Marketplace sales enablement provides a distributor’s sales reps with two things:
This marketplace sales tool can help the distributor’s sales reps sell more products. And, it also helps the B2B marketplace harness more demand from the latent, stockout demand generated by those sales reps.
This means that incumbent distributor is generating more sales while also helping to solve the startups biggest challenge: capturing scale.
This is just one example of the many ways incumbents can harness their dry powder to partner successfully with B2B marketplaces.
Advantages in other areas like technical knowledge, product and pricing data, customer support capabilities, existing key customer and supplier relationships, logistics infrastructure, financing capability, and industry-specific value-added services can also bring significant benefits to both the B2B marketplace and the incumbent.
Today, there’s a robust landscape of B2B marketplaces in the US. But will it last?
The ideal for incumbents is to have multiple, competing B2B marketplaces within a specific industry. The worst-case scenario is to have one, dominant multi-category generalist marketplace that dominates like Amazon does in B2C retail.
China provides a possible glimpse into the future, with a healthy ecosystem of vertical-specific marketplaces across a wide range of industries.
As in many other industries such as finance and healthcare, the Chinese market is at least a few years ahead of the US when it comes to marketplace maturity. What you see today is one or two dominant players in a number of industries, including steel, chemicals, automotive, agriculture, food and more. Collectively, these marketplaces have managed to keep Alibaba’s dominant, generalist B2B marketplace from taking over every vertical.

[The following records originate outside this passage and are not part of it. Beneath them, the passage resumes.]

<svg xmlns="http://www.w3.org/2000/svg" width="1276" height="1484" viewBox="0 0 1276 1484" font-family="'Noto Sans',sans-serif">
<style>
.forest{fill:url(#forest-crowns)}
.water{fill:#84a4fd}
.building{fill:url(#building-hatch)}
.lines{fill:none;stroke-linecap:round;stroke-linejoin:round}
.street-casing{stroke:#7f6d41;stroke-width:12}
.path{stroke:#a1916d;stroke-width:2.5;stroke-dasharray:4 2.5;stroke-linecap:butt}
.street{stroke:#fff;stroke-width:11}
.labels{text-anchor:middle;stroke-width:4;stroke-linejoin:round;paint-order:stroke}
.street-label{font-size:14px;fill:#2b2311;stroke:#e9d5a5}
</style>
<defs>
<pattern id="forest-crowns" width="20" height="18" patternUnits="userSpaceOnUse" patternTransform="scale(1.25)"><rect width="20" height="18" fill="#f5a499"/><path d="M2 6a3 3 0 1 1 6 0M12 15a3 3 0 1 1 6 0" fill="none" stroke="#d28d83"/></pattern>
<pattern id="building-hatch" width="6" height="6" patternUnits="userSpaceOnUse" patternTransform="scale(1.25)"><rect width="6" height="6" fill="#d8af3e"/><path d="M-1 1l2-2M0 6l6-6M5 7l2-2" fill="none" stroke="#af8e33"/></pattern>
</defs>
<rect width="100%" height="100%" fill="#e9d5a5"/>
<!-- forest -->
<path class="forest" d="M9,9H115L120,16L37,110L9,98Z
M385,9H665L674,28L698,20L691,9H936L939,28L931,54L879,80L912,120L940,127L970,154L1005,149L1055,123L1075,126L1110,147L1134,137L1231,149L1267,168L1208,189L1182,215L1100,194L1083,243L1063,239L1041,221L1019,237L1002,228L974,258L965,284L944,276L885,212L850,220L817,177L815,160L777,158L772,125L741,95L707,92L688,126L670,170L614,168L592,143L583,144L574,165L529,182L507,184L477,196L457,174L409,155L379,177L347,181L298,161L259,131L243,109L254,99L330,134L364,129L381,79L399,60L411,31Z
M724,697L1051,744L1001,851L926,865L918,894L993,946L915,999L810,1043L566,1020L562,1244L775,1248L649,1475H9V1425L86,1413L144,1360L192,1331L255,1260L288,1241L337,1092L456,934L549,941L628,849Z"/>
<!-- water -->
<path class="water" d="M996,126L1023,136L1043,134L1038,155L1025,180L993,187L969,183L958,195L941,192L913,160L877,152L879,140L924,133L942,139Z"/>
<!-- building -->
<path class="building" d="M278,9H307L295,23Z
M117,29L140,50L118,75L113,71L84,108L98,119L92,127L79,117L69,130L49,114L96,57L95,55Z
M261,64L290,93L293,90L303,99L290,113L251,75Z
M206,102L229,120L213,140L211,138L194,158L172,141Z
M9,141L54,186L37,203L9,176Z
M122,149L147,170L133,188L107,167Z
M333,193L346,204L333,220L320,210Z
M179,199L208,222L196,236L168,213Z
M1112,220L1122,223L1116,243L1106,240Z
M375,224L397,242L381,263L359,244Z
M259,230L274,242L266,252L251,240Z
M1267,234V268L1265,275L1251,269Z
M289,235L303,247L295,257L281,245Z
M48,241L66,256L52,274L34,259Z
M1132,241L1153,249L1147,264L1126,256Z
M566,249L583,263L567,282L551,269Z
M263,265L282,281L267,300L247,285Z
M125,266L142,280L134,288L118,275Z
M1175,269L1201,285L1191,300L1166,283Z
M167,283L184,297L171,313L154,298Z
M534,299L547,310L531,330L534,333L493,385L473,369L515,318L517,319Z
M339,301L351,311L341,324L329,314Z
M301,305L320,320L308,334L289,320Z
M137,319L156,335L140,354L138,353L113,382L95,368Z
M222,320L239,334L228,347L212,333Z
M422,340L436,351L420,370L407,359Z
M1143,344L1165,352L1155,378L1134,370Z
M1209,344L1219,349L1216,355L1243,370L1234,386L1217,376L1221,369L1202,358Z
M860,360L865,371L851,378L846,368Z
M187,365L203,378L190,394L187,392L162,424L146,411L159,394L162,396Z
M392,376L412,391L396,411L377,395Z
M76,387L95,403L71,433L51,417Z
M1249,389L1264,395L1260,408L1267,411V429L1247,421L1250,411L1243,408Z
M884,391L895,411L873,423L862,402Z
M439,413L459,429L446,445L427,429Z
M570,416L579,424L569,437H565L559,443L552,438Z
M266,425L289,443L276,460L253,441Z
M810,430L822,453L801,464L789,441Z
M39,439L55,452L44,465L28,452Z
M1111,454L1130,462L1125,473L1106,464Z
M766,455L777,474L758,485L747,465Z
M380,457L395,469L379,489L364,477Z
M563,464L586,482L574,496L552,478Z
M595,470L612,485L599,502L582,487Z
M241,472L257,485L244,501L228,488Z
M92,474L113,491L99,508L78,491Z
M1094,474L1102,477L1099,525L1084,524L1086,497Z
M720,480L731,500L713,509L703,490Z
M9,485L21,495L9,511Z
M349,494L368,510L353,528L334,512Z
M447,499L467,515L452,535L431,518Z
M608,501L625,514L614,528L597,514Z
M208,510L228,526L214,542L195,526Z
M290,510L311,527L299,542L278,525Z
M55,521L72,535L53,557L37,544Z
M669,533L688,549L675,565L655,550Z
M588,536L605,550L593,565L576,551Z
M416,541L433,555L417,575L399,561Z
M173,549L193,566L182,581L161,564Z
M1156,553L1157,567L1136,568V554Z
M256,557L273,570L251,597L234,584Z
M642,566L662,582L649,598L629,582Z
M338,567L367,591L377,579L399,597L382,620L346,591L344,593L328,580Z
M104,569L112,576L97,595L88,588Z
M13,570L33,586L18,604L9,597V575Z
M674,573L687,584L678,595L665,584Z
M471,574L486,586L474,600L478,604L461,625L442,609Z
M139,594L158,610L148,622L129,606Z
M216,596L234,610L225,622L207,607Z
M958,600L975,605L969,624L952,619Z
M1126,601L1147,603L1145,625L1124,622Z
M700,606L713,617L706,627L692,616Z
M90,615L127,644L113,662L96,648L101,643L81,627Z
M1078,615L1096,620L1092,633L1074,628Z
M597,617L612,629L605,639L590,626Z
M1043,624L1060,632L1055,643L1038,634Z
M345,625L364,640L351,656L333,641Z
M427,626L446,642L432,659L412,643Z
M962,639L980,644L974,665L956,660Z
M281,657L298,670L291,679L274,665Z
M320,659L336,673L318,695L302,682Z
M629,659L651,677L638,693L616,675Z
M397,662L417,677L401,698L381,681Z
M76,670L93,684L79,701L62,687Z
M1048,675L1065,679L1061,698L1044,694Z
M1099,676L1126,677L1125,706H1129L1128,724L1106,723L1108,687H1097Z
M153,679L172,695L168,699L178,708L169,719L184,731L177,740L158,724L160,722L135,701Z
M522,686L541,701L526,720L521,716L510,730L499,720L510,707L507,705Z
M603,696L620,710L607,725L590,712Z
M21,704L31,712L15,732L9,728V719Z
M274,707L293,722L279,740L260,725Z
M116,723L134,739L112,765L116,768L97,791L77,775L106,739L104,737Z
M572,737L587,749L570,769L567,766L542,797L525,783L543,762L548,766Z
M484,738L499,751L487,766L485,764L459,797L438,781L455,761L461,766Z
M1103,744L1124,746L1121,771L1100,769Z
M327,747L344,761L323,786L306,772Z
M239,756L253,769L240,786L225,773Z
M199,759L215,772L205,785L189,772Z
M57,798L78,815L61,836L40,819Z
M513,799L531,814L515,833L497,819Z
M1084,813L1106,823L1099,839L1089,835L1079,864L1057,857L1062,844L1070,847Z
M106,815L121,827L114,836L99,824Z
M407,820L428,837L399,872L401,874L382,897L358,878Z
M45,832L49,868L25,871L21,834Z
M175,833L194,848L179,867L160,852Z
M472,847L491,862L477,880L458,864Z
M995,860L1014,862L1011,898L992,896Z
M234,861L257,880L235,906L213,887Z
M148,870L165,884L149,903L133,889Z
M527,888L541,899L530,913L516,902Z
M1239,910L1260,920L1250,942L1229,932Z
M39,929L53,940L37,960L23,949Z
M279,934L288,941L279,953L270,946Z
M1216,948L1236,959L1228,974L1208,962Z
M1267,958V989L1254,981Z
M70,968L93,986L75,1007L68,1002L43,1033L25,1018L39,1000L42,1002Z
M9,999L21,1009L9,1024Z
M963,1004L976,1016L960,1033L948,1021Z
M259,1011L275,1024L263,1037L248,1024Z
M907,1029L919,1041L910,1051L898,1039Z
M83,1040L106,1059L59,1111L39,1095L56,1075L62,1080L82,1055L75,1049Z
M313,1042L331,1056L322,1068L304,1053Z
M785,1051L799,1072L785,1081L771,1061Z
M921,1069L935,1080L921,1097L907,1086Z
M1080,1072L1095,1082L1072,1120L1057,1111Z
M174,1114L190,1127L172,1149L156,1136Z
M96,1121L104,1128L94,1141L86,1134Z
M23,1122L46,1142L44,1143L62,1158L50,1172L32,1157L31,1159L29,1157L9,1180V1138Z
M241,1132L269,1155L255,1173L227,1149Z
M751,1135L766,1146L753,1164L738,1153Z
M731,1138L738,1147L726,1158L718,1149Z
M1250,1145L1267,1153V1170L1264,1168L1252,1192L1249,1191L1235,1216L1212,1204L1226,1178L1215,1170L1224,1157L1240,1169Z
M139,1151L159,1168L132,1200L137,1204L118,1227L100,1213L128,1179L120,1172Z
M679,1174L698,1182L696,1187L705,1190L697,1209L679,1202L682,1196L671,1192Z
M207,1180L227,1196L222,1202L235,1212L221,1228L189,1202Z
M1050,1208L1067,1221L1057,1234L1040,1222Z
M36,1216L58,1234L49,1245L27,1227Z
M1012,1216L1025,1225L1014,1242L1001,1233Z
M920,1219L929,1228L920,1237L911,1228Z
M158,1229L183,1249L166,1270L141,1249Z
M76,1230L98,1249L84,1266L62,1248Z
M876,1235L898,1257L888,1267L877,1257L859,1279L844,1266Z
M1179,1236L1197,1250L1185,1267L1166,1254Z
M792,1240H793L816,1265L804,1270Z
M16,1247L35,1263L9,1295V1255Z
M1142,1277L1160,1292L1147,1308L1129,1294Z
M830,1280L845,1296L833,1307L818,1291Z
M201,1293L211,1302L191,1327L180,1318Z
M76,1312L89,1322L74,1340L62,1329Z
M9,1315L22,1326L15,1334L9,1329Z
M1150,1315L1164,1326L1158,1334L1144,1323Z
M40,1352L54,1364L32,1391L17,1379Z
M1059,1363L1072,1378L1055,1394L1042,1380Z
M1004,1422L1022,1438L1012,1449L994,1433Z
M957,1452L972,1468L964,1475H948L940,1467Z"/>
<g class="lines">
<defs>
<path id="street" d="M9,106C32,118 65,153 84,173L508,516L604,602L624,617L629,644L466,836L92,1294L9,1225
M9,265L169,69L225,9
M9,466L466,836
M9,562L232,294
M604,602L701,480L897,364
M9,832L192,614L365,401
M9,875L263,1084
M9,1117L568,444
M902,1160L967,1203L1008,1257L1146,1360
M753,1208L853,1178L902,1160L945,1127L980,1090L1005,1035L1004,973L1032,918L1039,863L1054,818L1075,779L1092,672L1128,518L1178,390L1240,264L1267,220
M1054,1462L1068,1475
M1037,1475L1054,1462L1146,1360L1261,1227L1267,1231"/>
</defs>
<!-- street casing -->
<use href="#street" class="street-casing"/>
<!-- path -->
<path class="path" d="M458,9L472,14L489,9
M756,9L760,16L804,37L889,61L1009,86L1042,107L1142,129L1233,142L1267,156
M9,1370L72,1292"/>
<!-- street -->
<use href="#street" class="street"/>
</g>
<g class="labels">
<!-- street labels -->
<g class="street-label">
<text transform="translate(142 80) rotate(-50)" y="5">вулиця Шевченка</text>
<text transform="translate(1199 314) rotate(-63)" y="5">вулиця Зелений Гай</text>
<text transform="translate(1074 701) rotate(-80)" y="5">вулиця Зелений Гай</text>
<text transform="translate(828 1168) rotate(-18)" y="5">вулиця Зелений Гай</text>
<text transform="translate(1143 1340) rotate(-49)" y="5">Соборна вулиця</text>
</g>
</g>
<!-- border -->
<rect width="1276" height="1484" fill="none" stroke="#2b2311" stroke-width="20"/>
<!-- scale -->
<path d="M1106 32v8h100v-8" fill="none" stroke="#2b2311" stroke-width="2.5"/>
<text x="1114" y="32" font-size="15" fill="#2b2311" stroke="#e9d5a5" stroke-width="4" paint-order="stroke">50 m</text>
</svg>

However, this future state is not inevitable. With the increasing dominance of Amazon Business, the window of opportunity is narrowing. Incumbents have the opportunity to embrace the B2B marketplace model and help ensure a future with a vibrant landscape of competing B2B marketplaces across many different verticals.
However, Amazon Business has many significant strategic advantages, not the last of which being Amazon’s massive balance sheet and logistics infrastructure.
Without a healthy relationship and strong, synergistic partnerships with incumbents, Amazon will likely “take all” in many verticals of B2B distribution.
But that hasn’t happened yet. And the quickly growing landscape of B2B marketplaces that exist today is evidence that the more fragmented, incumbent-friendly marketplace future is still possible, if they act fast.